Erdoğan, ‘‘Türkiye, her zaman Doğu Akdeniz’in zenginliklerinin kıyı ülkelerince hakkaniyetli şekilde paylaşımından yana olmuştur. Bunu tüm diplomatik girişimlerimizde vurguladık. Ancak başta Yunanistan olmak üzere Türkiye’nin varlığından rahatsız olan devletler, tek taraflı adımlarla gerginlik çıkarıcı tutum içerisine girdiler. Sömürgeciliğiyle ünlü Fransa’nın Yunanistan, Güney Kıbrıs Rum Yönetimi ve şimdi de Ermenistan’ı kışkırtan tavrının altında Türkiye’nin bölgede etkin rol alması bulunuyor. Ege ve Akdeniz meselesi, Türkiye’nin asla geri adım atmayacağı bir meseledir. Türkiye’nin ve KKTC’nin yok sayıldığı, kıyılarına hapsedildiği hiçbir çözümü kabul etmediğimizi tüm platformlarda yüksek sesle dile getirdik, getirmeye devam edeceğiz. Doğu Akdeniz’deki kararlılığımızı görenler ve ülkemize içi boş tehditlerle, şantajlarla geri adım attıramayacağını anlayanlar nihayet diyalog çağrılarımıza kulak vermek zorunda kaldı’’ dedi.

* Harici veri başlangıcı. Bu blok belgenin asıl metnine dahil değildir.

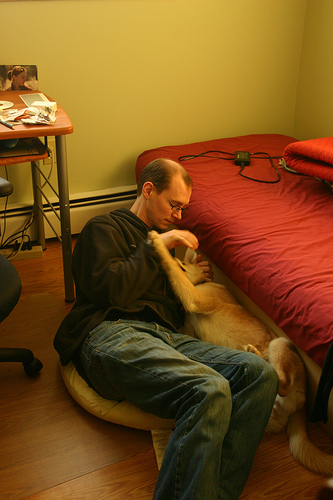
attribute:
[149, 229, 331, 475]
dog — large, brown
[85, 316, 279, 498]
jeans — BLUE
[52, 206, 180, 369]
shirt — BLACK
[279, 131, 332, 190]
blanket —  red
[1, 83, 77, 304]
desk —  messy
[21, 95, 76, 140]
paper — crumpled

Erdoğan, ABD’yle ilişkilerde yaşanan sorunlardan ‘‘Eski yönetim bakiyesi askeri ve güvenlik bürokrasisi’’ni sorumlu tuttu
Cumhurbaşkanı Erdoğan, Türk-Amerikan ilişkilerini değerlendirirken, ABD Başkanı Donald Trump’ın göreve gelmesinin ilişkilerde ‘‘müspet hava’’ yarattığını söylese de başta Fetullah Gülen’in Türkiye’ye iade edilmesinin engellenmesi ve YPG’ye destek verilmesinin yarattığı rahatsızlığın devam ettiğinin altını çizdi.

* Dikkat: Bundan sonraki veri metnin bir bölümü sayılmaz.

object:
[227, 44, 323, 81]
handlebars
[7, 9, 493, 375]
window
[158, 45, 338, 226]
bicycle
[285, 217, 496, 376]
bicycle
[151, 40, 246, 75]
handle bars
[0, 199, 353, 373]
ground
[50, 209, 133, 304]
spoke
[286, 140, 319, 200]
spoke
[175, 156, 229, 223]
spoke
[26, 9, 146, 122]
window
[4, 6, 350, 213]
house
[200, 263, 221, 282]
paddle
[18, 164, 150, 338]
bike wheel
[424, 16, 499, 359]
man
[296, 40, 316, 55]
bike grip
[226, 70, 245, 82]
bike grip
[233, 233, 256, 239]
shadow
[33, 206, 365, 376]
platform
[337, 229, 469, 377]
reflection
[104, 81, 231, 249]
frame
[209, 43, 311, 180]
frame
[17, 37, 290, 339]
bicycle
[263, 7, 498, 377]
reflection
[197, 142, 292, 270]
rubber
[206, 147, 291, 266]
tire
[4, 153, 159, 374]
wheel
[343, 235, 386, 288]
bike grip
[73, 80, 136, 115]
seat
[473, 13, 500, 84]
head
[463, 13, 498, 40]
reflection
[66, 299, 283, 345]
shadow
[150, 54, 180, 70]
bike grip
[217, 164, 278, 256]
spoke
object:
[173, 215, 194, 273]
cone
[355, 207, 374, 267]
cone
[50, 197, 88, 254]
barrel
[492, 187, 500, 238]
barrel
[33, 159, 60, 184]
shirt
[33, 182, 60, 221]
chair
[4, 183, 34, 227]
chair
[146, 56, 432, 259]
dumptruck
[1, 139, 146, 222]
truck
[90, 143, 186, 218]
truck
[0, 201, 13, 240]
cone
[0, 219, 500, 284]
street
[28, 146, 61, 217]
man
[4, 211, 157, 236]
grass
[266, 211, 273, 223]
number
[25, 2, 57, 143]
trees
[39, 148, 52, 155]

Erdoğan, ‘‘ABD’yle köklü, çok boyutlu ve stratejik işbirliğimiz mevcut. Farklı çıkarları olan ülkelerin her konuda aynı düşünmesi, aynı şekilde hareket etmesi uluslararası ilişkilerin tabiatına aykırıdır. Zaman zaman çeşitli meselelerde Amerika’yla ayrı konumlarda yer alsak da aramızdaki stratejik ortaklığın zedelenmemesine büyük önem verdik. Ancak 15 Temmuz kanlı darbe girişiminin faili FETÖ elebaşının ülkemize iadesiyle, Suriye’de PKK-YPG terör örgütünün desteklenmesi konusunda Amerikan yönetimiyle bazı sıkıntılar yaşadık. Sadece ABD de değil bazı NATO müttefiklerinin de terör örgütü PKK/PYD/YPG ile işbirliğini sürdürmesinin ve FETÖ mensuplarını himaye etmesinin ittifak dayanışmasını zehirlediği ortadadır. Özellikle eski yönetim bakiyesi kimi askeri ve güvenlik bürokrasisi bu konularda uzlaşmaz bir tutum sergiledi’’ dedi.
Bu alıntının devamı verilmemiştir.